> Problem description:
Find the word "cytoplasmic" below. Copy each line that has it.

──────── Dataset content

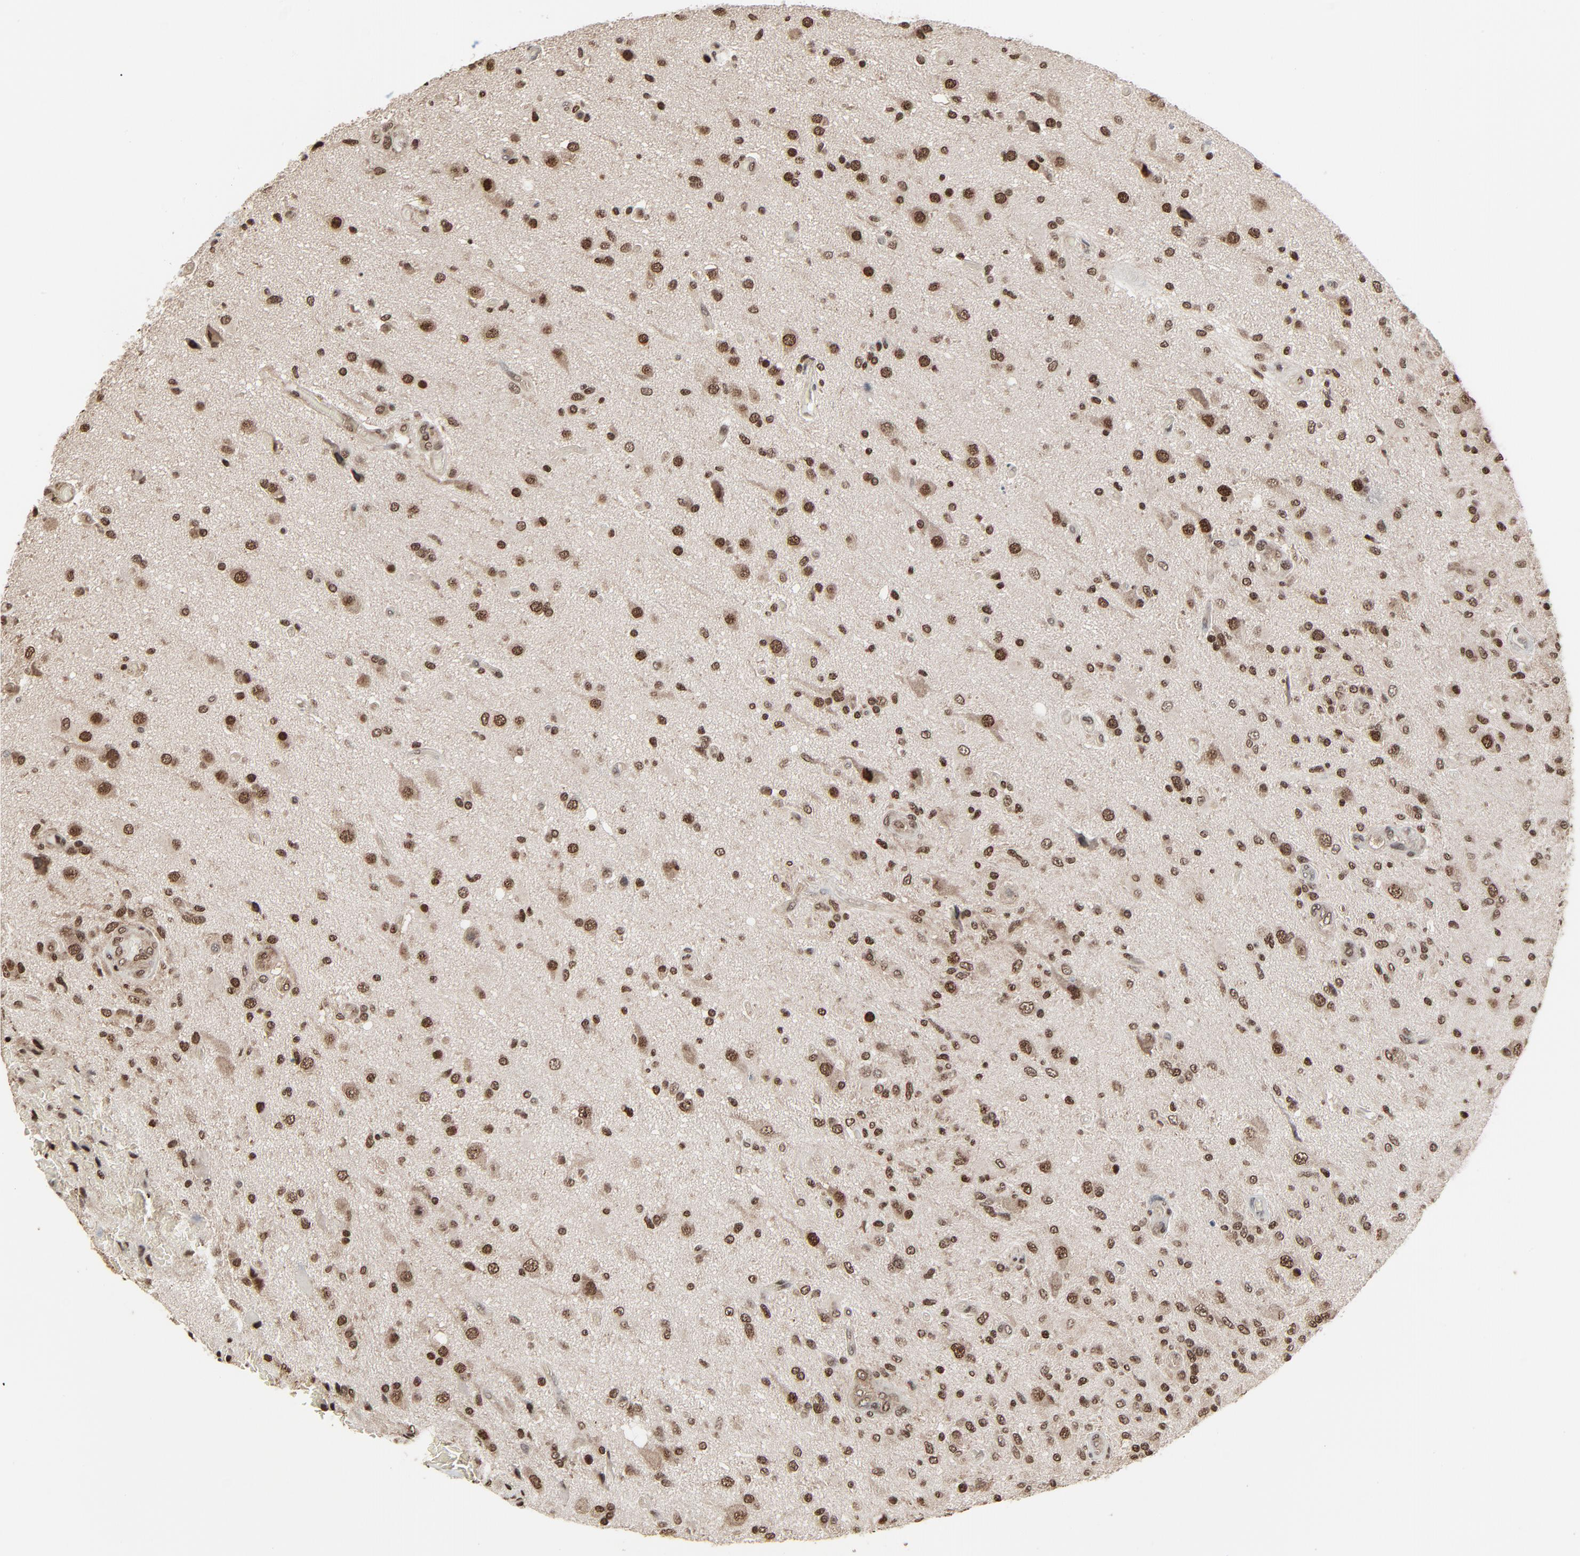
{"staining": {"intensity": "strong", "quantity": ">75%", "location": "cytoplasmic/membranous,nuclear"}, "tissue": "glioma", "cell_type": "Tumor cells", "image_type": "cancer", "snomed": [{"axis": "morphology", "description": "Normal tissue, NOS"}, {"axis": "morphology", "description": "Glioma, malignant, High grade"}, {"axis": "topography", "description": "Cerebral cortex"}], "caption": "High-power microscopy captured an IHC photomicrograph of glioma, revealing strong cytoplasmic/membranous and nuclear staining in about >75% of tumor cells.", "gene": "MEIS2", "patient": {"sex": "male", "age": 77}}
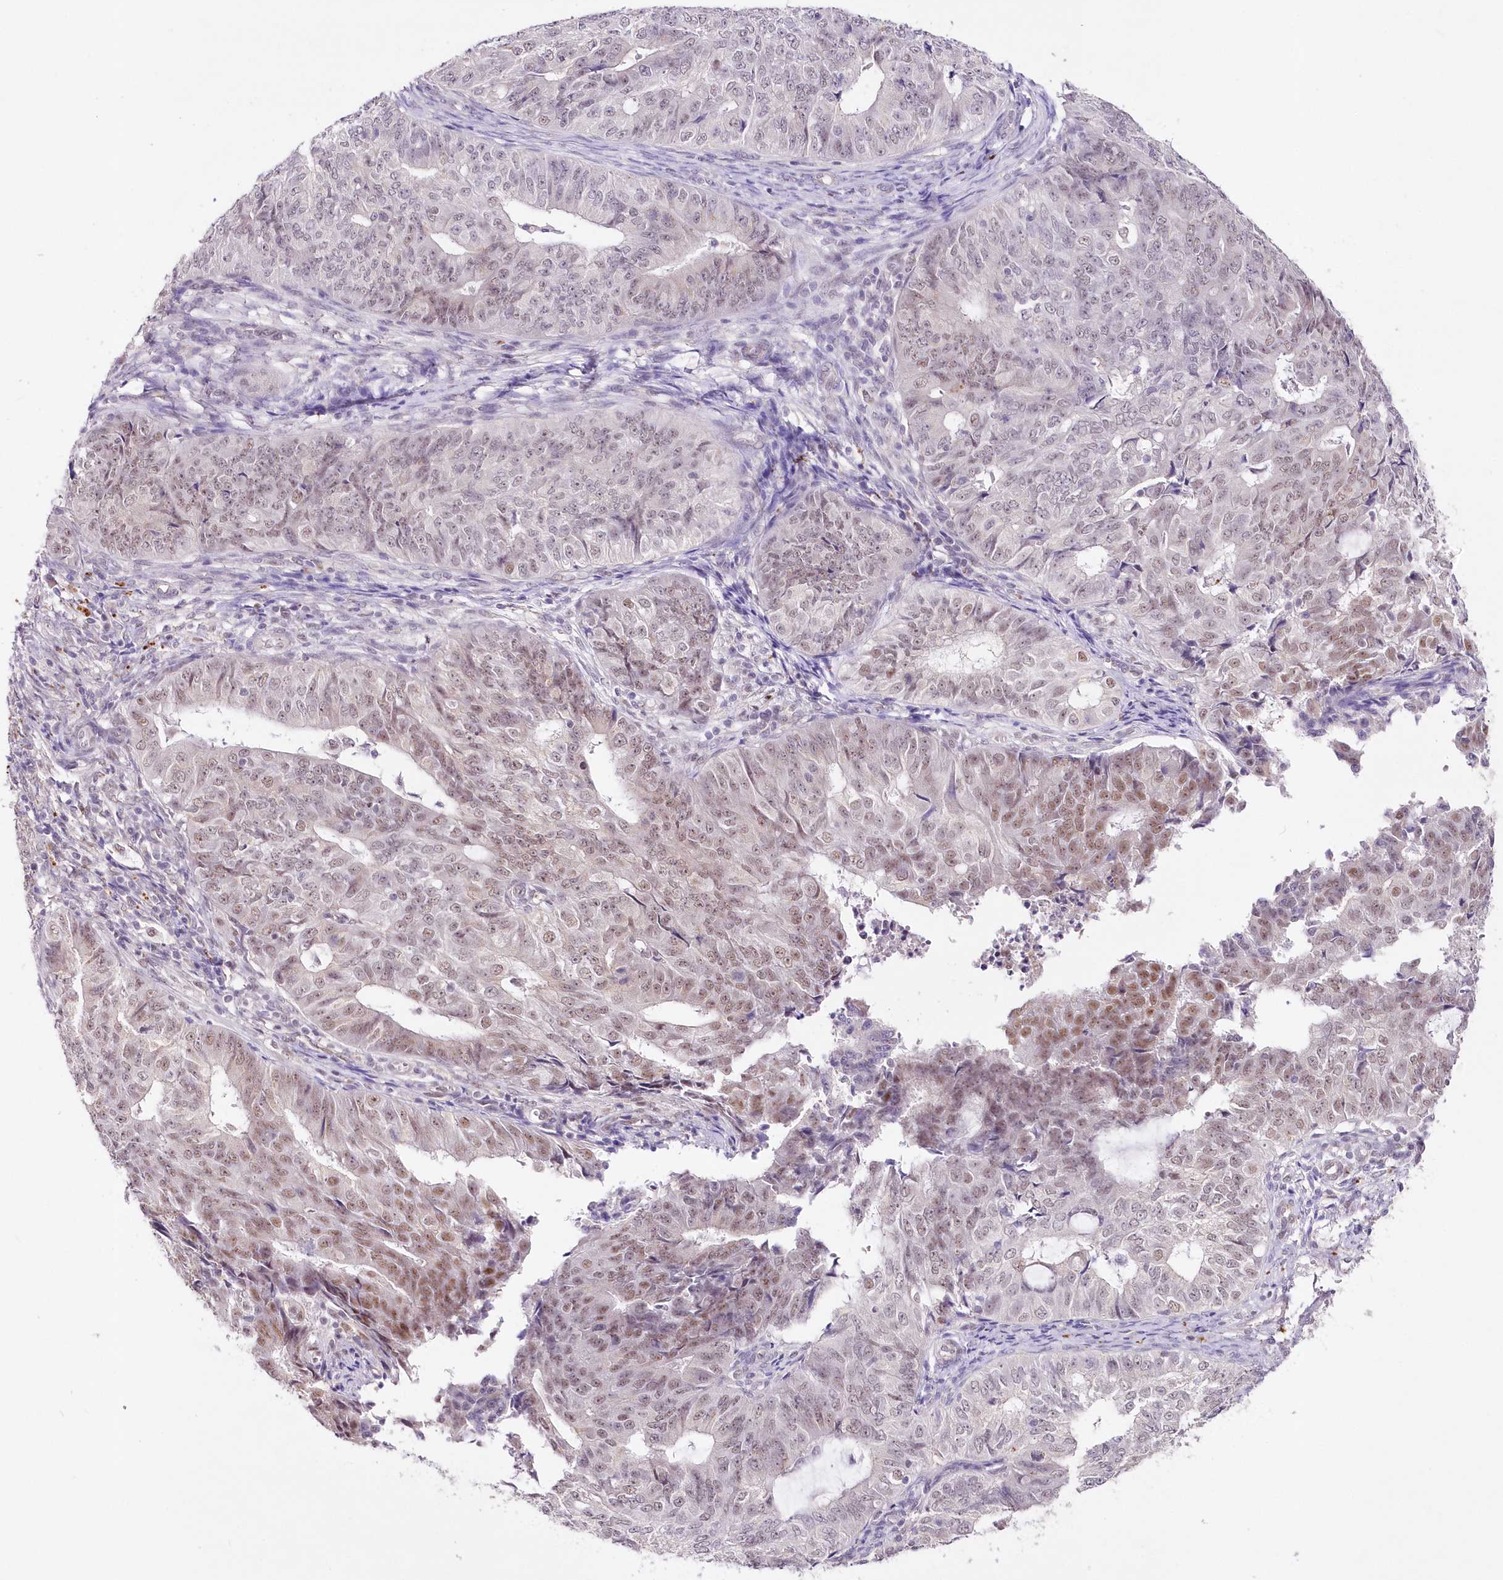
{"staining": {"intensity": "moderate", "quantity": "<25%", "location": "nuclear"}, "tissue": "endometrial cancer", "cell_type": "Tumor cells", "image_type": "cancer", "snomed": [{"axis": "morphology", "description": "Adenocarcinoma, NOS"}, {"axis": "topography", "description": "Endometrium"}], "caption": "Protein expression analysis of human adenocarcinoma (endometrial) reveals moderate nuclear expression in about <25% of tumor cells. (Stains: DAB (3,3'-diaminobenzidine) in brown, nuclei in blue, Microscopy: brightfield microscopy at high magnification).", "gene": "RBM27", "patient": {"sex": "female", "age": 32}}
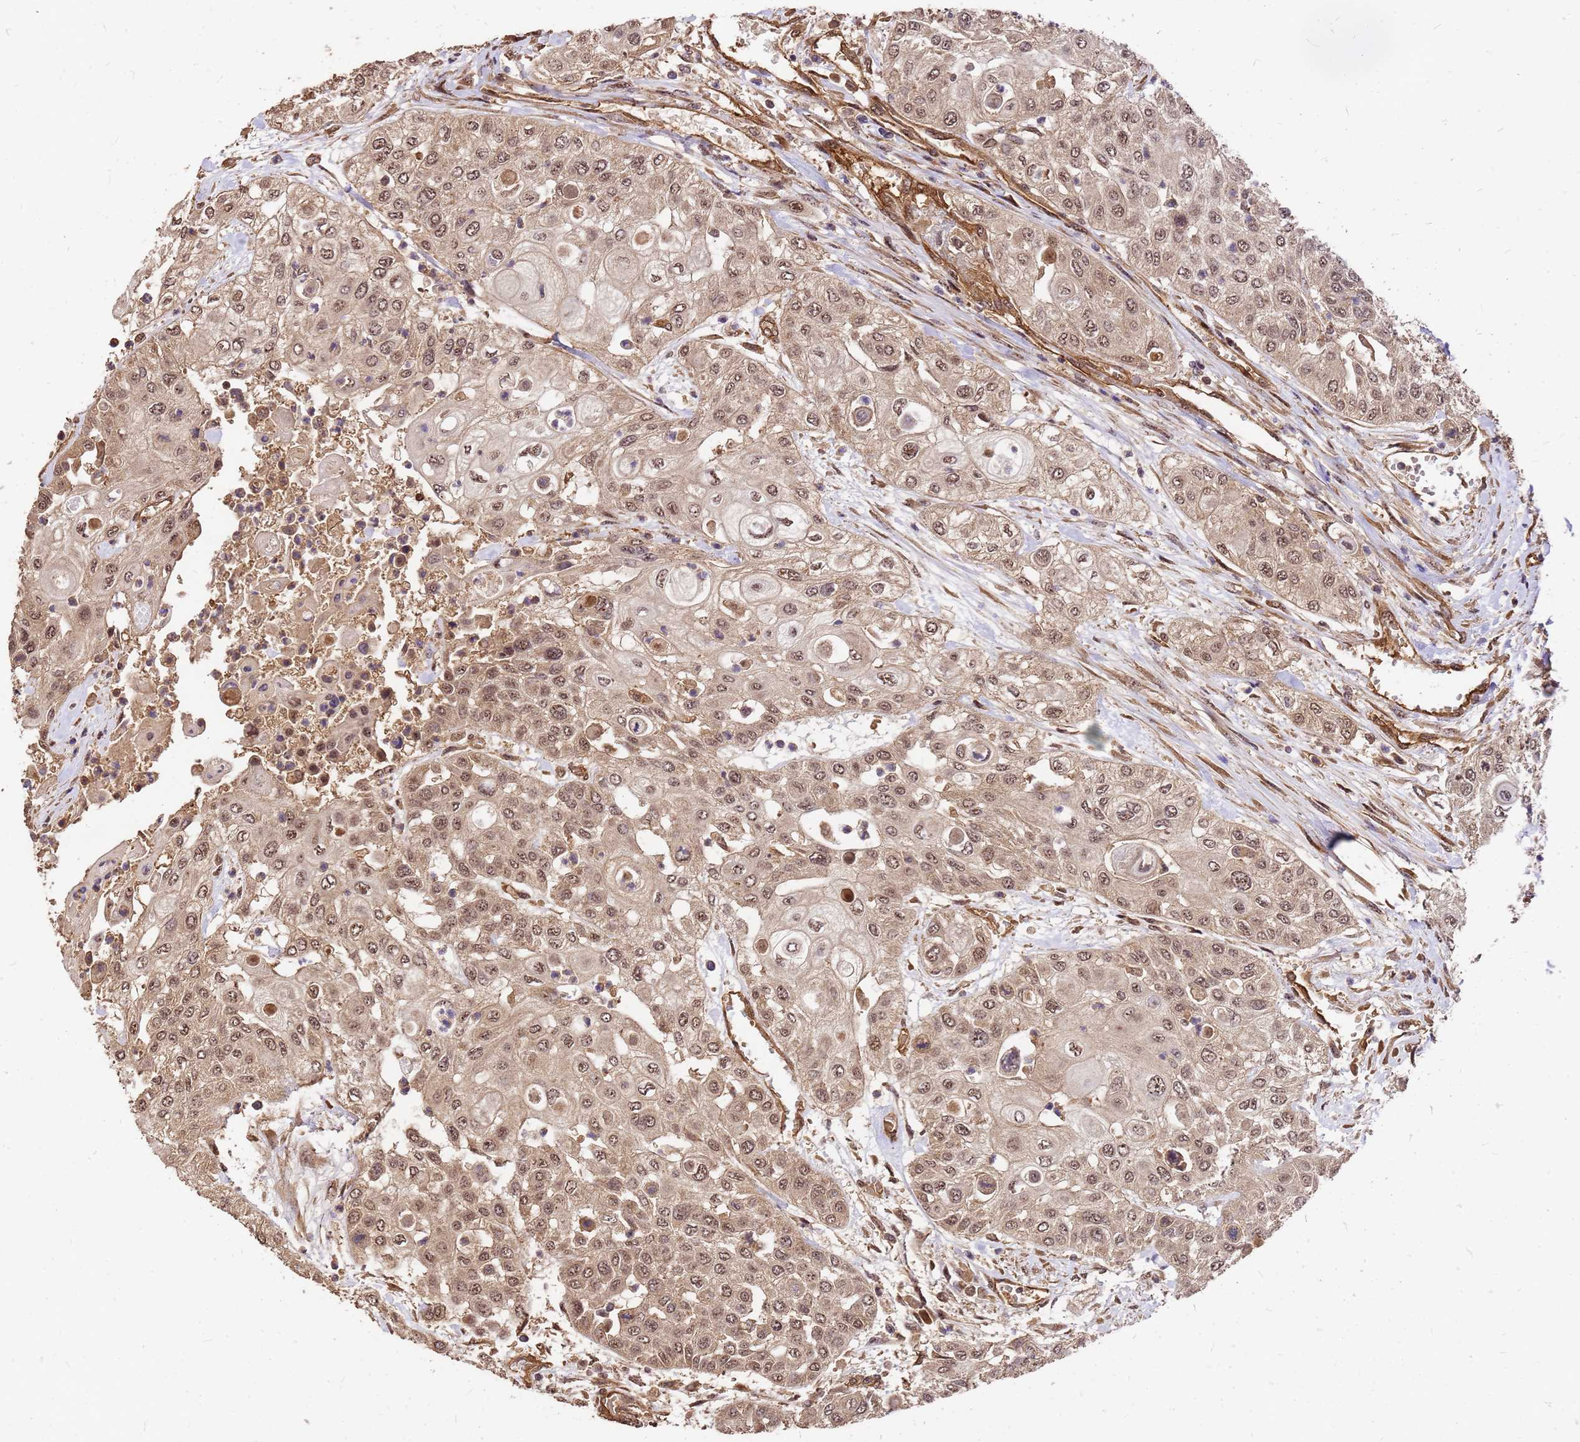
{"staining": {"intensity": "moderate", "quantity": ">75%", "location": "cytoplasmic/membranous,nuclear"}, "tissue": "urothelial cancer", "cell_type": "Tumor cells", "image_type": "cancer", "snomed": [{"axis": "morphology", "description": "Urothelial carcinoma, High grade"}, {"axis": "topography", "description": "Urinary bladder"}], "caption": "Moderate cytoplasmic/membranous and nuclear staining is seen in approximately >75% of tumor cells in urothelial carcinoma (high-grade).", "gene": "GPATCH8", "patient": {"sex": "female", "age": 79}}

────────────────

> Answer space:
{"staining": {"intensity": "strong", "quantity": ">75%", "location": "cytoplasmic/membranous,nuclear"}, "tissue": "glioma", "cell_type": "Tumor cells", "image_type": "cancer", "snomed": [{"axis": "morphology", "description": "Normal tissue, NOS"}, {"axis": "morphology", "description": "Glioma, malignant, High grade"}, {"axis": "topography", "description": "Cerebral cortex"}], "caption": "High-power microscopy captured an IHC photomicrograph of glioma, revealing strong cytoplasmic/membranous and nuclear staining in about >75% of tumor cells.", "gene": "MEIS2", "patient": {"sex": "male", "age": 77}}
{"staining": {"intensity": "moderate", "quantity": ">75%", "location": "cytoplasmic/membranous,nuclear"}, "tissue": "urothelial cancer", "cell_type": "Tumor cells", "image_type": "cancer", "snomed": [{"axis": "morphology", "description": "Urothelial carcinoma, High grade"}, {"axis": "topography", "description": "Urinary bladder"}], "caption": "Moderate cytoplasmic/membranous and nuclear staining is seen in approximately >75% of tumor cells in urothelial carcinoma (high-grade).", "gene": "GPATCH8", "patient": {"sex": "female", "age": 79}}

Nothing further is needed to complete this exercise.